_Instructions to follow_
Copy every entry below exactly, and keep out the pictures.

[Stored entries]
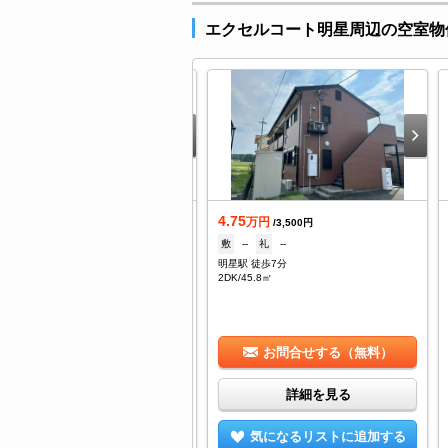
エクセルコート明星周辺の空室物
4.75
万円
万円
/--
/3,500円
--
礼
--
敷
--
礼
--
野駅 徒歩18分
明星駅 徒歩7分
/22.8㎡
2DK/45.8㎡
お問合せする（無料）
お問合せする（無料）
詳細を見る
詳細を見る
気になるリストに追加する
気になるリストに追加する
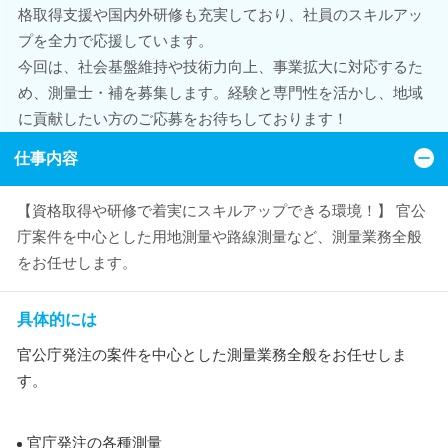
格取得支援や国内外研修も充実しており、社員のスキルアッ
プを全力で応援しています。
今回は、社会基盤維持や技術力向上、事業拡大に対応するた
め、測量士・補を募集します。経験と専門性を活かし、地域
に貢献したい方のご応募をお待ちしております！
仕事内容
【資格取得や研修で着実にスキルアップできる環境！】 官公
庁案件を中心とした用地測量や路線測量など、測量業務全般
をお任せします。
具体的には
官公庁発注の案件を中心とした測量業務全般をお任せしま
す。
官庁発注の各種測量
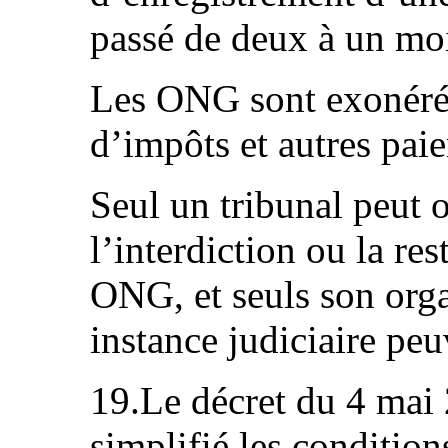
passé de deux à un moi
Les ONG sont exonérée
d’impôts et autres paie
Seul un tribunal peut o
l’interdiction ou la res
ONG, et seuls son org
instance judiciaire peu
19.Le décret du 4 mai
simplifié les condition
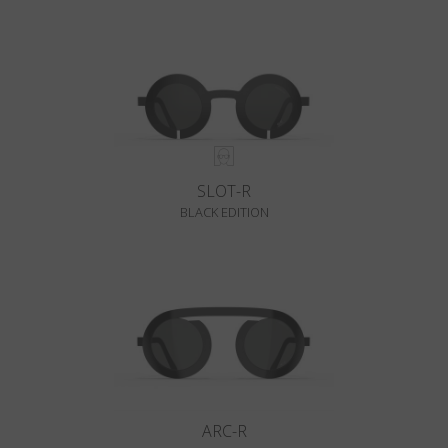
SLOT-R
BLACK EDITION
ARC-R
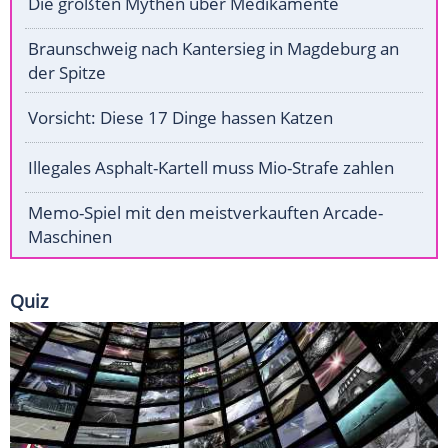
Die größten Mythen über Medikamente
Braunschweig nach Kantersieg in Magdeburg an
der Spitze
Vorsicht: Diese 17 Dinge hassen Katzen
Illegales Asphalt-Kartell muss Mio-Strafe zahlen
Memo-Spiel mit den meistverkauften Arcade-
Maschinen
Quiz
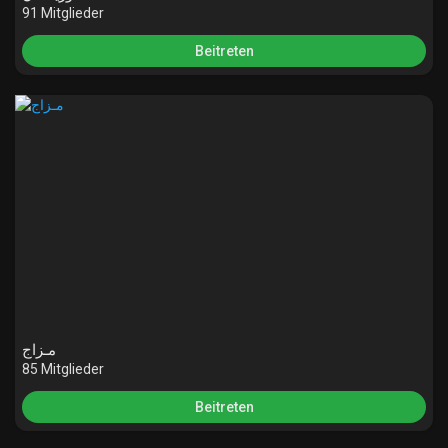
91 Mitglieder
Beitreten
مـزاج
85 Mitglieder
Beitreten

_Answer box_
エクセルコート明星周辺の空室物
4.75
万円
万円
/--
/3,500円
--
礼
--
敷
--
礼
--
野駅 徒歩18分
明星駅 徒歩7分
/22.8㎡
2DK/45.8㎡
お問合せする（無料）
お問合せする（無料）
詳細を見る
詳細を見る
気になるリストに追加する
気になるリストに追加する
格取得支援や国内外研修も充実しており、社員のスキルアッ
プを全力で応援しています。
今回は、社会基盤維持や技術力向上、事業拡大に対応するた
め、測量士・補を募集します。経験と専門性を活かし、地域
に貢献したい方のご応募をお待ちしております！
仕事内容
【資格取得や研修で着実にスキルアップできる環境！】 官公
庁案件を中心とした用地測量や路線測量など、測量業務全般
をお任せします。
具体的には
官公庁発注の案件を中心とした測量業務全般をお任せしま
す。
官庁発注の各種測量
passé de deux à un moi
Les ONG sont exonérée
d’impôts et autres paie
Seul un tribunal peut o
l’interdiction ou la res
ONG, et seuls son org
instance judiciaire peu
19.Le décret du 4 mai
simplifié les condition
SLOT-R
BLACK EDITION
ARC-R
Die größten Mythen über Medikamente
Braunschweig nach Kantersieg in Magdeburg an
der Spitze
Vorsicht: Diese 17 Dinge hassen Katzen
Illegales Asphalt-Kartell muss Mio-Strafe zahlen
Memo-Spiel mit den meistverkauften Arcade-
Maschinen
Quiz
91 Mitglieder
Beitreten
مـزاج
85 Mitglieder
Beitreten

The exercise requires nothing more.